The ANC has shelved plans to nationalise the SA Reserve Bank (SARB) because it would require “massive resources” which South Africa does not have at the moment, according to a Bloomberg report published on Wednesday.
The party adopted a resolution at its 2017 National Conference to place SARB under public ownership, citing national sovereignty concerns.
Speaking in an interview however, ANC Treasurer-General Paul Mashatile said spending public resources to buy out SARB’s private shareholders would be “unjustified” under the prevailing economic difficulties.
“We would not want to rush to go in that direction because there are other implications. Our view is that we want these resources to be channeled rather to infrastructure projects,” he said.
Mashatile said the private shareholders could stake claim to SARB’s assets, including gold and foreign reserves worth a reported $56 billion (around R916 billion). “That can be a problem [because] it will make the bank very expensive,” he explained.
The push to nationalise SARB has mainly come from the “radical economic transformation” (RET) grouping within the ANC and the opposition EFF.
EFF’s bill in Parliament
EFF Deputy President Floyd Shivambu tabled a private member’s bill in Parliament in August to nationalise the bank without compensation.
“We have a situation in South Africa where a significant number of shareholders of Reserve Bank are not people of South Africa and the majority are white people and we know where they come from.
“Our proposal is to take the shares from 800-odd private shareholders to 57 million South Africans,” Shivambu said.
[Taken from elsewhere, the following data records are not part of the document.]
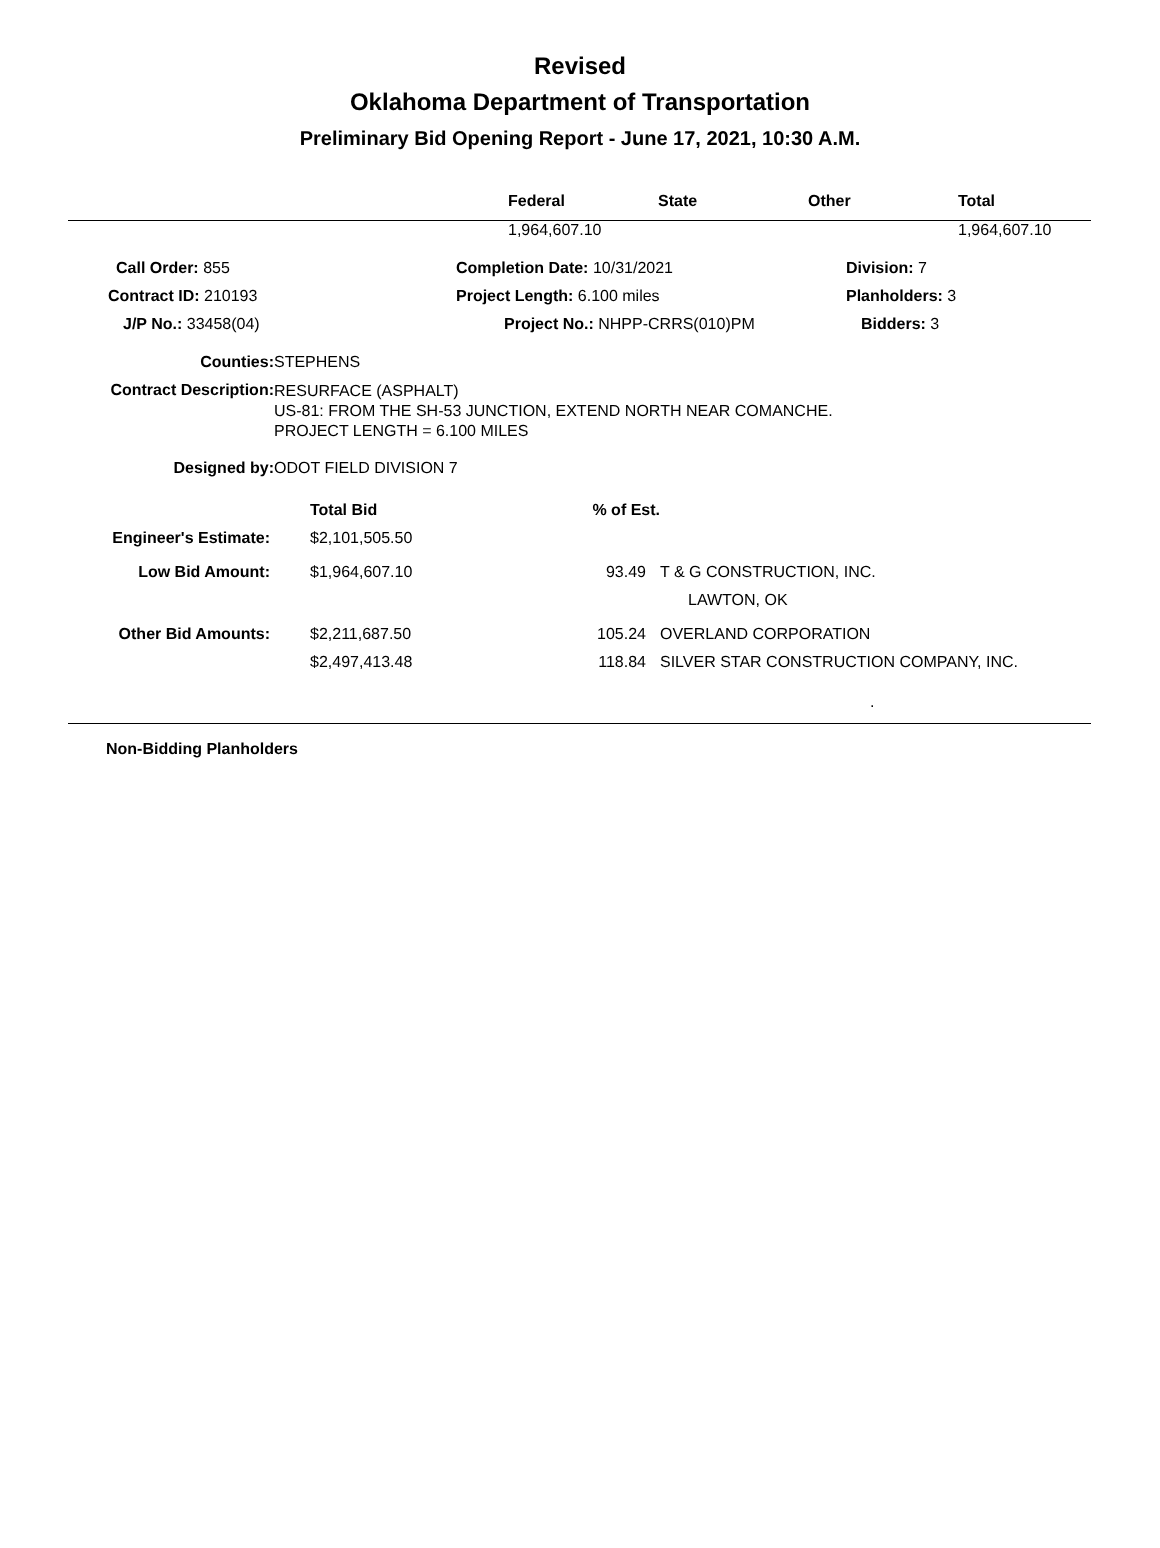Revised
Oklahoma Department of Transportation
Preliminary Bid Opening Report - June 17, 2021, 10:30 A.M.
| | Federal | State | Other | Total |
| --- | --- | --- | --- | --- |
| | 1,964,607.10 | | | 1,964,607.10 |
| Call Order: 855 | Completion Date: 10/31/2021 | Division: 7 |
| Contract ID: 210193 | Project Length: 6.100 miles | Planholders: 3 |
| J/P No.: 33458(04) | Project No.: NHPP-CRRS(010)PM | Bidders: 3 |
| Counties: | STEPHENS |
| Contract Description: | RESURFACE (ASPHALT) US-81: FROM THE SH-53 JUNCTION, EXTEND NORTH NEAR COMANCHE. PROJECT LENGTH = 6.100 MILES |
| Designed by: | ODOT FIELD DIVISION 7 |
| | Total Bid | % of Est. | |
| Engineer's Estimate: | $2,101,505.50 | | |
| Low Bid Amount: | $1,964,607.10 | 93.49 | T & G CONSTRUCTION, INC. |
| | | | LAWTON, OK |
| Other Bid Amounts: | $2,211,687.50 | 105.24 | OVERLAND CORPORATION |
| | $2,497,413.48 | 118.84 | SILVER STAR CONSTRUCTION COMPANY, INC. |
| | | | . |
Non-Bidding Planholders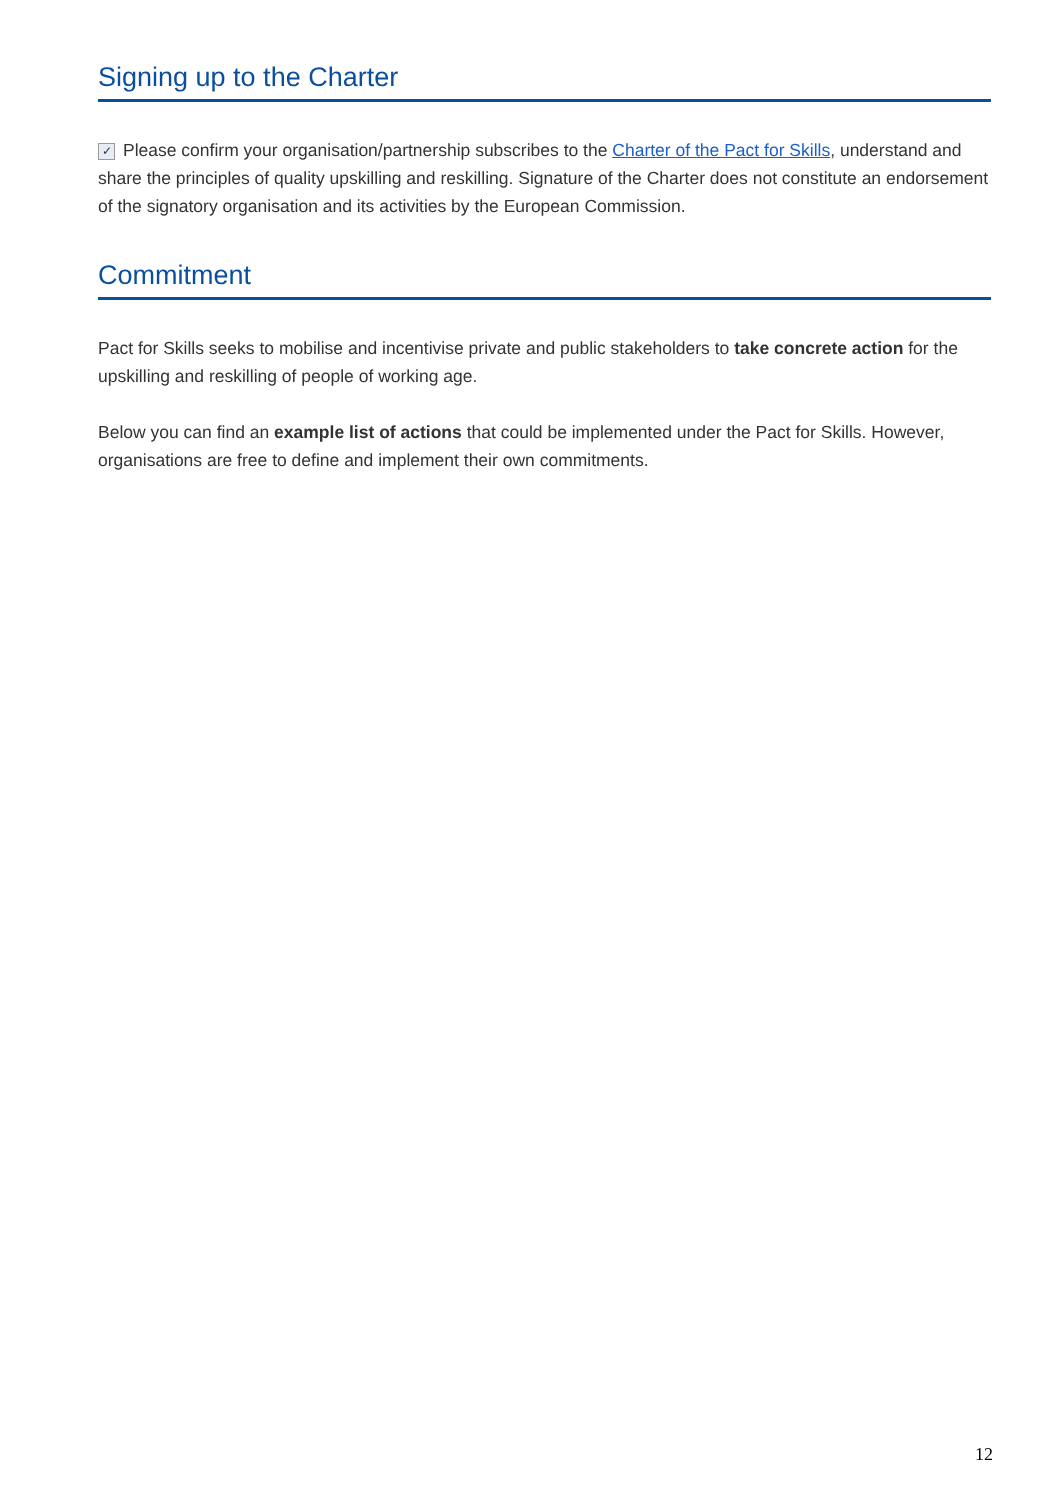Signing up to the Charter
✓ Please confirm your organisation/partnership subscribes to the Charter of the Pact for Skills, understand and share the principles of quality upskilling and reskilling. Signature of the Charter does not constitute an endorsement of the signatory organisation and its activities by the European Commission.
Commitment
Pact for Skills seeks to mobilise and incentivise private and public stakeholders to take concrete action for the upskilling and reskilling of people of working age.
Below you can find an example list of actions that could be implemented under the Pact for Skills. However, organisations are free to define and implement their own commitments.
12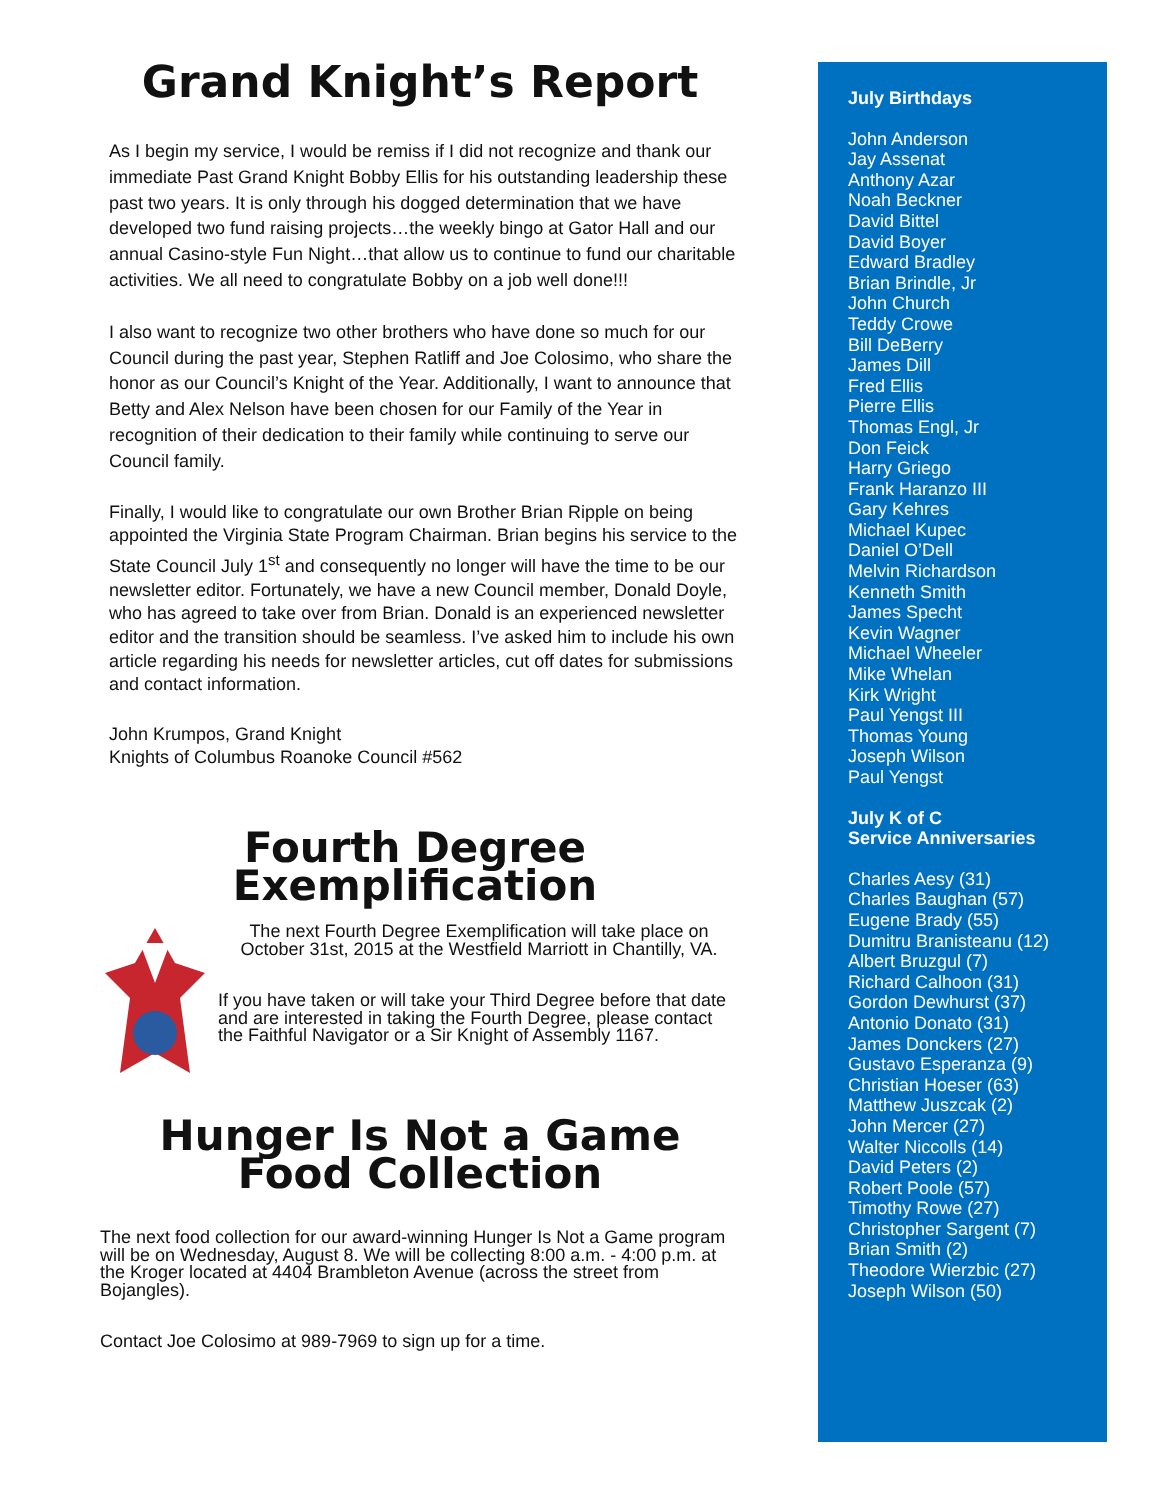Grand Knight’s Report
As I begin my service, I would be remiss if I did not recognize and thank our immediate Past Grand Knight Bobby Ellis for his outstanding leadership these past two years. It is only through his dogged determination that we have developed two fund raising projects…the weekly bingo at Gator Hall and our annual Casino-style Fun Night…that allow us to continue to fund our charitable activities. We all need to congratulate Bobby on a job well done!!!
I also want to recognize two other brothers who have done so much for our Council during the past year, Stephen Ratliff and Joe Colosimo, who share the honor as our Council’s Knight of the Year. Additionally, I want to announce that Betty and Alex Nelson have been chosen for our Family of the Year in recognition of their dedication to their family while continuing to serve our Council family.
Finally, I would like to congratulate our own Brother Brian Ripple on being appointed the Virginia State Program Chairman. Brian begins his service to the State Council July 1<sup>st</sup> and consequently no longer will have the time to be our newsletter editor. Fortunately, we have a new Council member, Donald Doyle, who has agreed to take over from Brian. Donald is an experienced newsletter editor and the transition should be seamless. I’ve asked him to include his own article regarding his needs for newsletter articles, cut off dates for submissions and contact information.
John Krumpos, Grand Knight
Knights of Columbus Roanoke Council #562
Fourth Degree
Exemplification
The next Fourth Degree Exemplification will take place on October 31st, 2015 at the Westfield Marriott in Chantilly, VA.
If you have taken or will take your Third Degree before that date and are interested in taking the Fourth Degree, please contact the Faithful Navigator or a Sir Knight of Assembly 1167.
Hunger Is Not a Game
Food Collection
The next food collection for our award-winning Hunger Is Not a Game program will be on Wednesday, August 8. We will be collecting 8:00 a.m. - 4:00 p.m. at the Kroger located at 4404 Brambleton Avenue (across the street from Bojangles).
Contact Joe Colosimo at 989-7969 to sign up for a time.
July Birthdays
John Anderson
Jay Assenat
Anthony Azar
Noah Beckner
David Bittel
David Boyer
Edward Bradley
Brian Brindle, Jr
John Church
Teddy Crowe
Bill DeBerry
James Dill
Fred Ellis
Pierre Ellis
Thomas Engl, Jr
Don Feick
Harry Griego
Frank Haranzo III
Gary Kehres
Michael Kupec
Daniel O’Dell
Melvin Richardson
Kenneth Smith
James Specht
Kevin Wagner
Michael Wheeler
Mike Whelan
Kirk Wright
Paul Yengst III
Thomas Young
Joseph Wilson
Paul Yengst
July K of C
Service Anniversaries
Charles Aesy (31)
Charles Baughan (57)
Eugene Brady (55)
Dumitru Branisteanu (12)
Albert Bruzgul (7)
Richard Calhoon (31)
Gordon Dewhurst (37)
Antonio Donato (31)
James Donckers (27)
Gustavo Esperanza (9)
Christian Hoeser (63)
Matthew Juszcak (2)
John Mercer (27)
Walter Niccolls (14)
David Peters (2)
Robert Poole (57)
Timothy Rowe (27)
Christopher Sargent (7)
Brian Smith (2)
Theodore Wierzbic (27)
Joseph Wilson (50)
He further argued that the idea of paying billions to buy out private shareholders was a “side show.”
“Currently, each of the two million shares is R10, meaning that in total the shares issued by the SARB is R20m – meaning that no one has paid billions to gain shares, so why would you claim billions as compensation?” he asked.
Parliament’s legal services however advised that the EFF’s bill may not “pass constitutional muster.” This is because section 25 of the constitution, which the legal services said does not permit expropriation without compensation, has not yet been amended.
SARB is among eight banks in the world that still have private shareholders. Others are the central banks in Belgium, Greece, Italy, Japan, Switzerland, Turkey and the US.
The law does not permit a single SARB shareholder to hold more than 10,000 shares. Annual dividends are also capped at 10 cents per share, which means a shareholder can only get a maximum of R1,000 per annum.